Monday, June 23, 2014

Malaysia: Update--Defense Minister Acknowledges Corruption at the Heart of Making Money in Sabah

According to the Malaysian-based The Star, there are increasingly cross-border kidnappings that suggest that police corruption in the east coast of Sabah is not only feasible, but an opportunity for those willing to take a risk, to augment their meager wages.

As most of our readers fully understand, Defense Minister Datuk Seri Hishammuddin Tun Hussein himself admitted recently that corruption and a very porous and expansive border facilitates those willing to succumb to to temptation.

Sabah east coasters speak freely acknowledge smugglers greasing the palms of government officials to bring in “cargo” ranging from drugs to illegal immigrants.

A boat operator said the monthly payment for hassle-free smuggling could reach RM20,000 (US$6,220.00) a month. 

The smuggler, who is a Malaysian of Filipino origin, said the kidnap groups had productive links with many Malaysian officials in Sabah.

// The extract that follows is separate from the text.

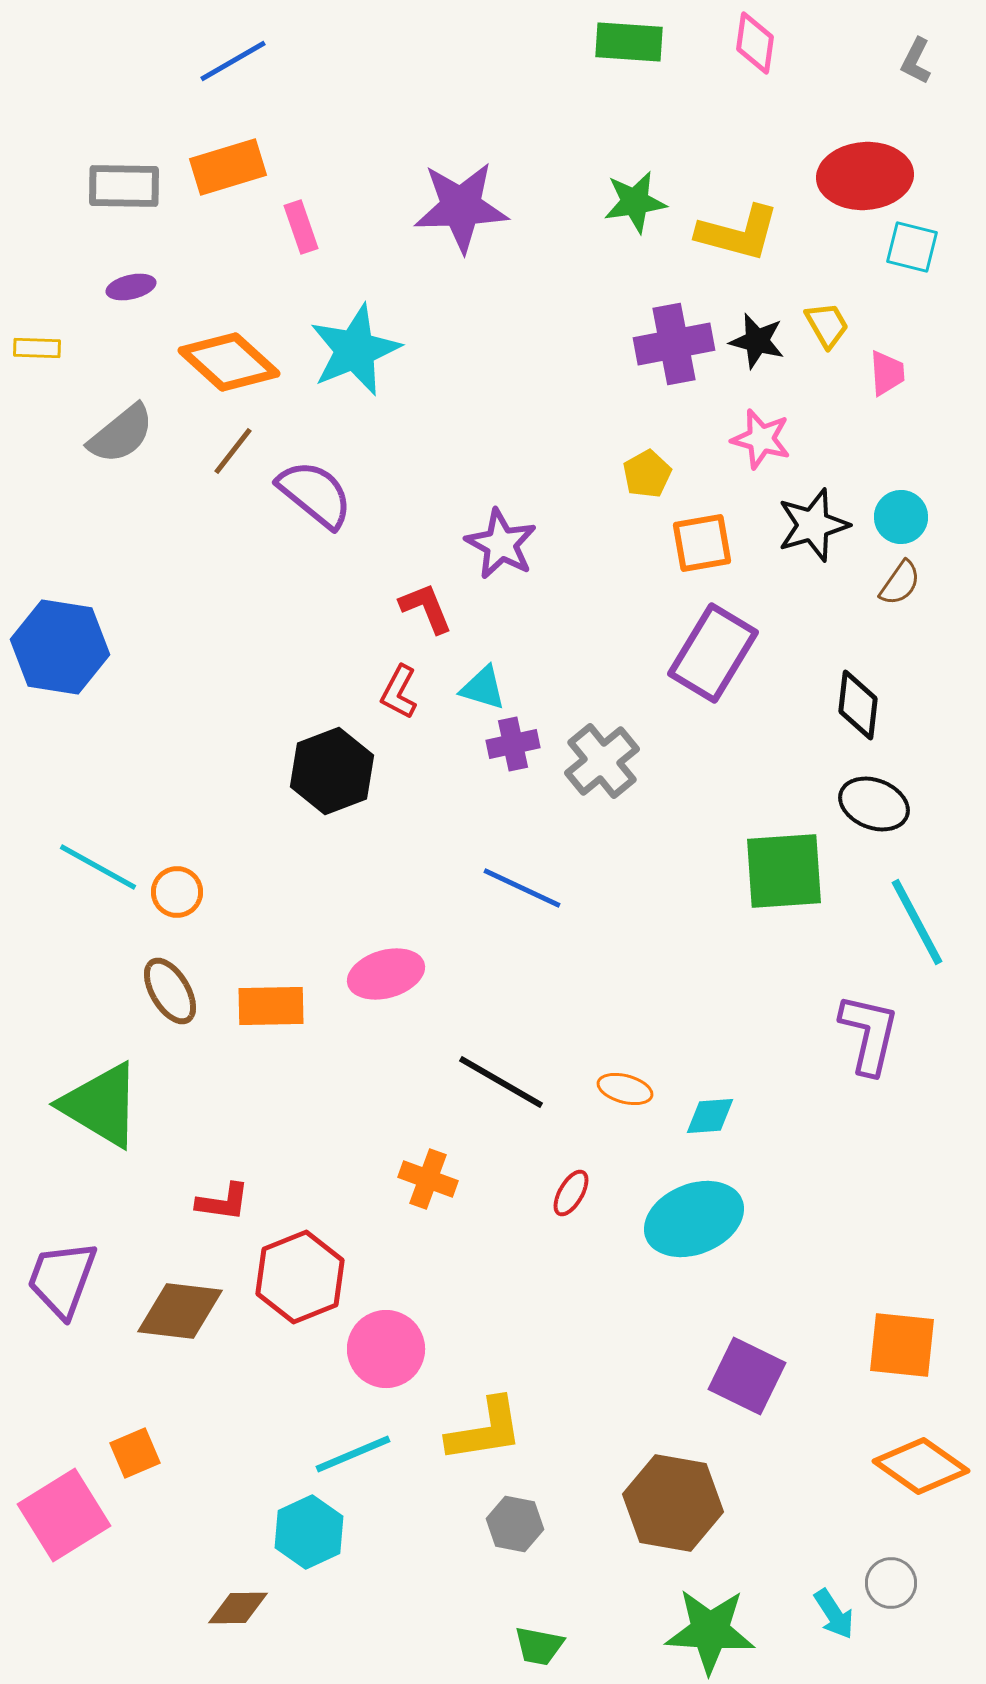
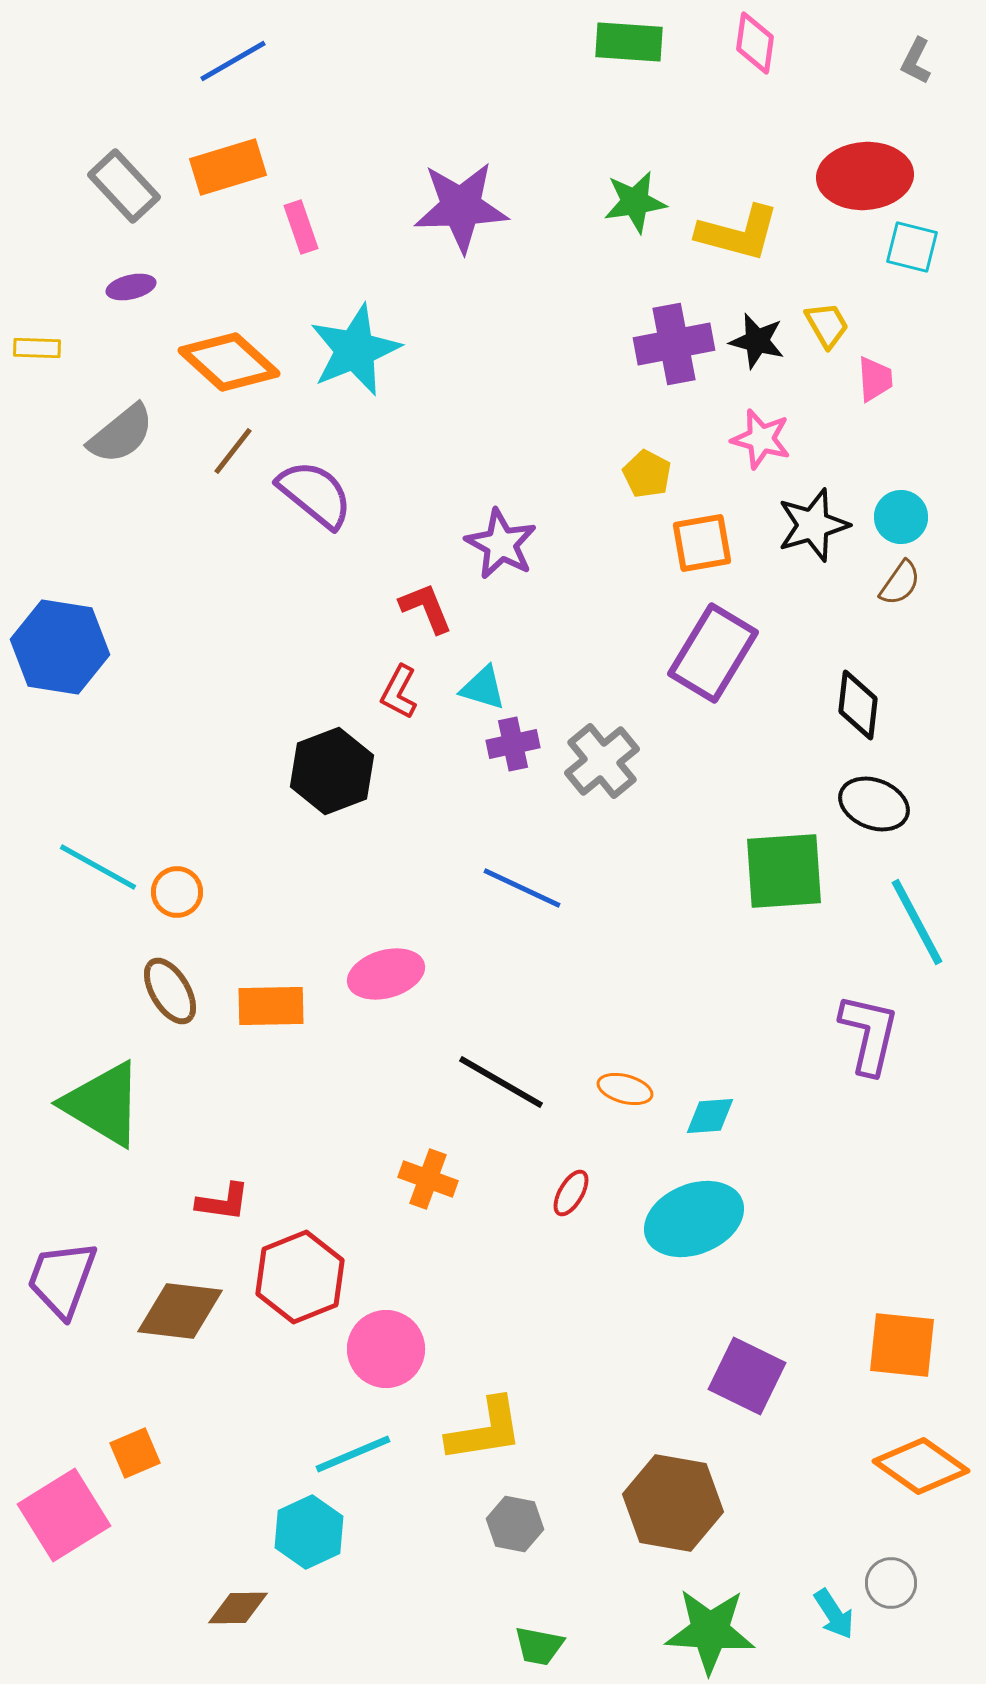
gray rectangle at (124, 186): rotated 46 degrees clockwise
pink trapezoid at (887, 373): moved 12 px left, 6 px down
yellow pentagon at (647, 474): rotated 15 degrees counterclockwise
green triangle at (101, 1105): moved 2 px right, 1 px up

The illicit cross-border trade provides ample opportunities for corrupt personnel in the Customs and Immigration departments, local governments, police and marine units who manage and facilitate trade in the 1,770 kilometer (1,099.8-mile) open-sea border.

COMMENT:  Inspector General of Police Tan Sri Khalid Abu Bakar welcomed the move to place Malaysian Anti-Corruption Commission officers in the Esszone. 

“We will give our full cooperation to the MACC ... If it is true that corruption among the various agencies is a reason for kidnappings in Sabah, then let the MACC investigate and take action,” Khalid said during a recent visit to Sabah.

The fight against corruption in Sabah’s east coast is really an uphill battle, yet the graft must be stopped, say some. 

Conversely, those in the know, including those that understand the "ins and outs" of regional security vulnerabilities, understand how not to get caught.